De telles visites sont aussi l’occasion pour moi de suivre les évolutions du quartier. J’en profite alors pour avoir un échange approfondi avec les équipes pédagogiques, et les aider à résoudre leurs difficultés au quotidien puisque cela fait partie des compétences que me permet d’exercer directement mon mandat de Conseillère Générale.

La vie d’un collège est un révélateur puissant des réalités sociales : s’y intéresser de très près reste l’un des leviers les plus importants pour agir concrètement au plus prés des besoins.
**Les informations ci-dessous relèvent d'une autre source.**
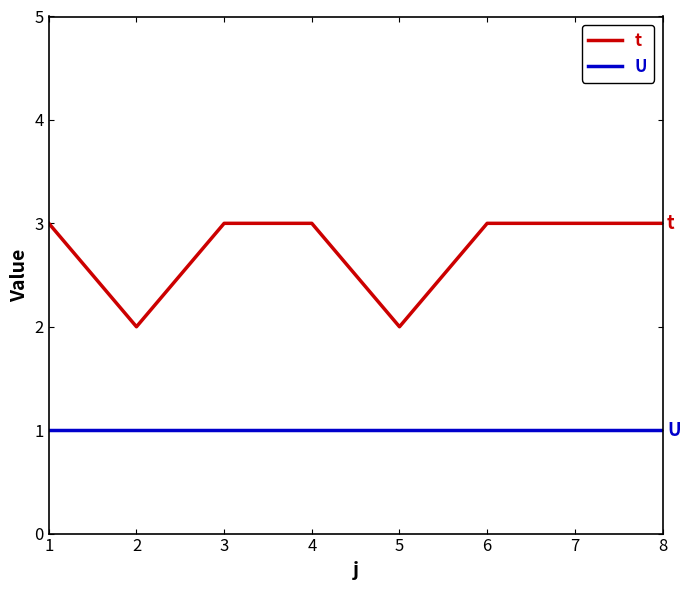

Is the value of t at 2 greater than the value of U at 5?

Yes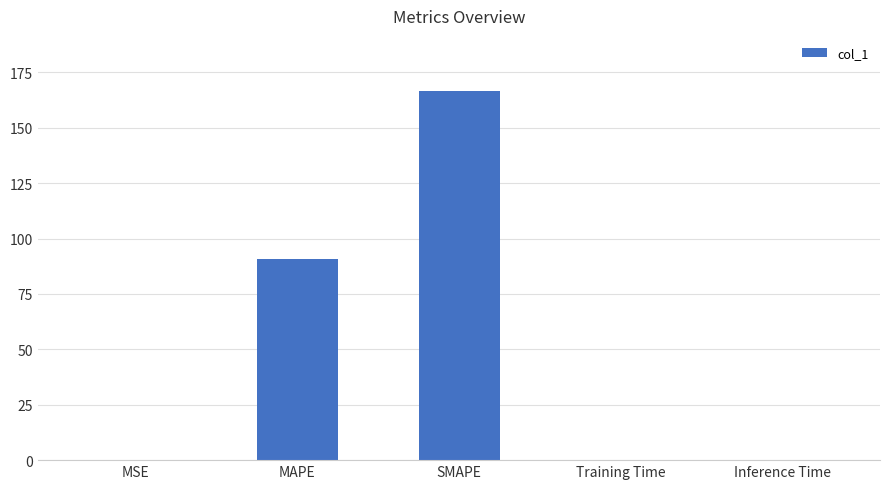

What is the change in value from MSE to MAPE?

+90.8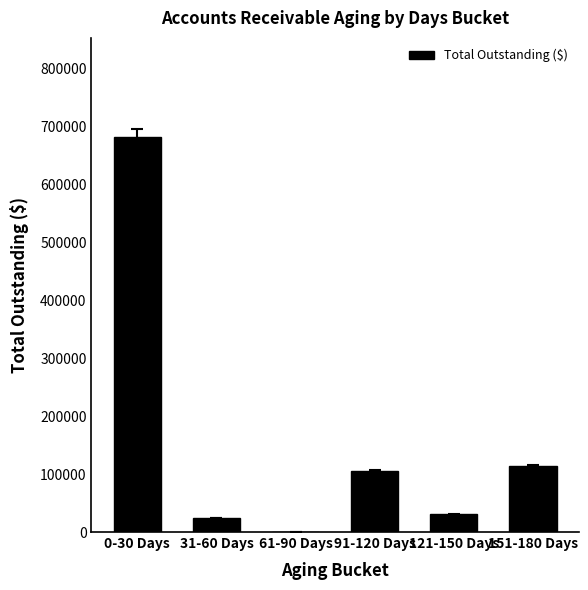

Which has a higher value, 0-30 Days or 121-150 Days?

0-30 Days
Je m’en suis encore bien rendu-compte, le soir même, après un long Conseil de Communauté Urbaine, lors de l’accueil en Mairie du 3e arrondissement des nouveaux habitants : tous, ou presque, étaient des parents d’élèves d’abord préoccupés par l’éducation de leurs enfants, la qualité de leurs loisirs, leur sécurité ou leur santé.

J’ai souvent l’occasion d’en parler ici à propos de l’actualité nationale et des mesures gouvernementales contre le système éducatif et les enseignants : c’est d’abord parce que j’en vois les dégâts tous les jours, et que je mesure l’inquiétude qui monte un peu partout.

Mais gardons espoir, entre la privatisation de la poste, la hausse des forfaits hospitaliers, la fermeture de services publics en milieu rural, la hausse continue du chômage, l’explosion des atteintes aux personnes, la poursuite des cadeaux fiscaux aux plus riches sur le dos des classes moyennes, les atteintes à la démocratie locale à travers l’étranglement financier des collectivités locales, l’accroissement des déficits qui annoncent des hausses d’impôts futures, les atteintes répétées à la laïcité et la grande blague de Pittsburgh, qui peut sérieusement se réjouir de vivre dans « la France d’après », celle promise par le candidat Sarkozy ?

La démocratie fera son lent et patient travail, et finira par démentir ceux qui dégradent autant la valeur de la parole politique : mobilisons nous, nous avons six mois jusqu’aux Régionales, pour faire gagner la gauche dans nos Régions, et préparer l’alternance en 2012.